Se ha documentado y la evidencia se encuentra en todas partes: México es el país del “mundo democrático”, más peligroso para el ejercicio del periodismo y la prensa libre. Desde esta perspectiva es sumamente relevante distinguir a las personas de los medios; y en esa misma lógica, distinguir a “voceras y voceros” de intereses económicos y empresariales, de quienes ejercen la tarea cotidiana de investigar, informar y dialogar con las audiencias.
El caso de Sergio Aguayo es el más emblemático en nuestros días. Un magistrado decidió revocar la decisión que había tomado un juez, de exonerarlo de la acusación que hiciera Humberto Moreira en su contra, por el supuesto delito de “daño moral”, y por el cual se exige un pago de 10 millones de pesos, lo cual ha llevado a la necesidad de que el investigador haya tenido que depositar en garantía 400 mil pesos, a fin de evitar que le sean embargados sus bienes para saldar la inmoral suma solicitada.
Debe subrayarse que lo inmoral de esa cantidad de dinero no se encuentra en el monto, sino en el hecho mismo de que la legislación mexicana tenga los resquicios suficientes, promovidos por una clase política corrupta, y además cínica, de piel hiper sensible a la crítica, y que se niega a comprender que todas sus acciones están bajo el escrutinio público.
Lo que no se ha comprendido en muchos espacios, es que la figura del “daño moral”, si es que eso pudiera existir, se configura en procesos difamatorios cuando no existe un solo elemento de juicio ni de evidencia empírica que sustente los dichos de alguien. Por ejemplo, si hoy decido utilizar los espacios de discusión pública para decir, sin prueba o elemento que permita razonablemente sostener un argumento, que alguien es tal o cual cosa, es evidente que habría un abuso en el ejercicio de la voz pública.

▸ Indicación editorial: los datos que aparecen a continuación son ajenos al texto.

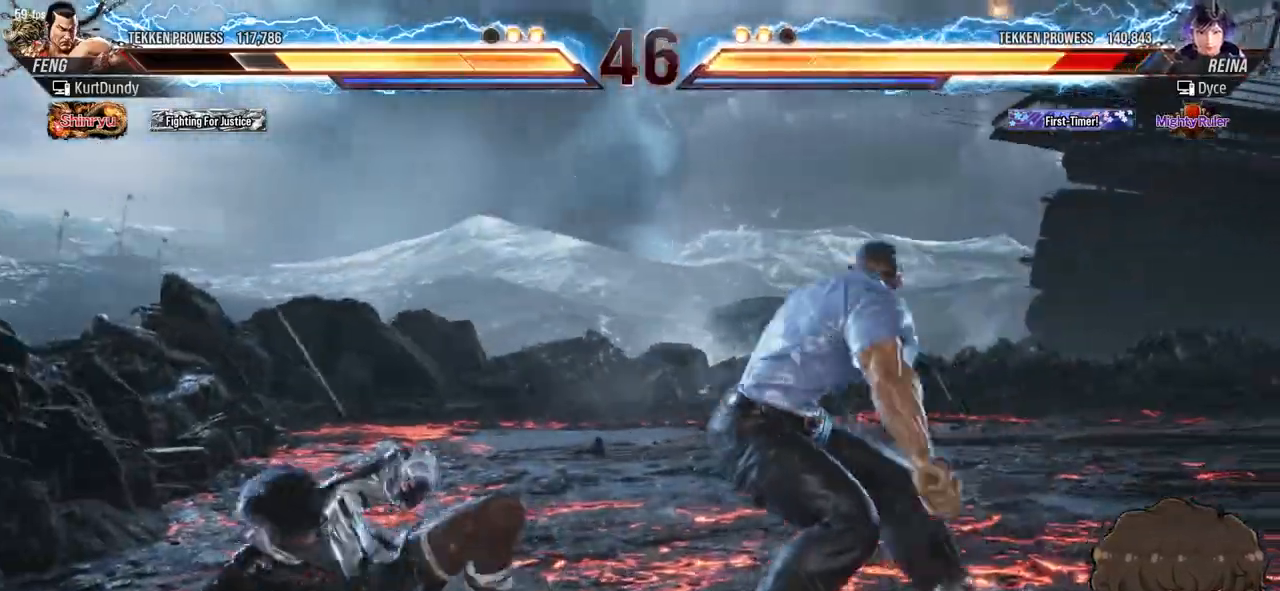
{"buttons": ["DPAD_LEFT"], "events": []}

Dicho de esta manera, puede parecer que la línea entre la difamación y la suspicacia son muy delgadas; más aún si se piensa desde la lógica de la presunción de inocencia que está garantizada para todas y todos en la Constitución. Sin embargo, en este caso es pertinente recordar la idea de Baruch de Spinoza, quien sostenía que el bien y el mal son de suyo evidentes.
Pensando por analogía, cabe decir que la difamación y el daño moral serían, en todo caso, de suyo evidentes, pues es igualmente evidente que los únicos que interponen demandas por daño moral son quienes públicamente están señalados por probables actos de corrupción, ineficacia gubernamental, tráfico de influencias y abuso de poder.
En fechas recientes, en el estado de Guanajuato acaba de dictarse igualmente una sentencia, mediante la cual se absuelve al periodista Arnoldo Cuéllar y al abogado y activista Roberto Saucedo, quienes habían sido demandados por daño moral por una persona de nombre Jorge Medrano, propietario de medios de comunicación locales, a los cuales les han sido asignadas cantidades millonarias de dinero público vía la contratación de espacios publicitarios y, al mismo tiempo, otorgando a sus familiares espacios en distintos cargos de la administración pública municipal, al grado que, incluso la Auditoría Superior del Estado, dictaminó la existencia de conflictos de intereses y daño al erario público.
El sujeto de marras exigía a cada uno de los acusados 12 millones de pesos, además de 850 mil pesos para cada uno de los integrantes de su familia. La jueza del caso determinó improcedente esta denuncia, anteponiendo el derecho de libertad de expresión, a la protección del absurdo conceptual que implica la categoría de daño moral en estos casos.
La probidad ética de las personas se labra con años de esfuerzo, compromiso y congruencia de actuación pública; su mala fama, también. Es cierto que hoy las redes sociales pueden generar linchamientos injustificados, pero una trayectoria intachable seguirá siéndolo, a pesar de todo.
No debemos permitir que nuestra democracia se debilite aún más, permitiendo la pervivencia de legislaciones que apuestan por la censura y la intimidación. No debemos permitir que la infamia triunfe.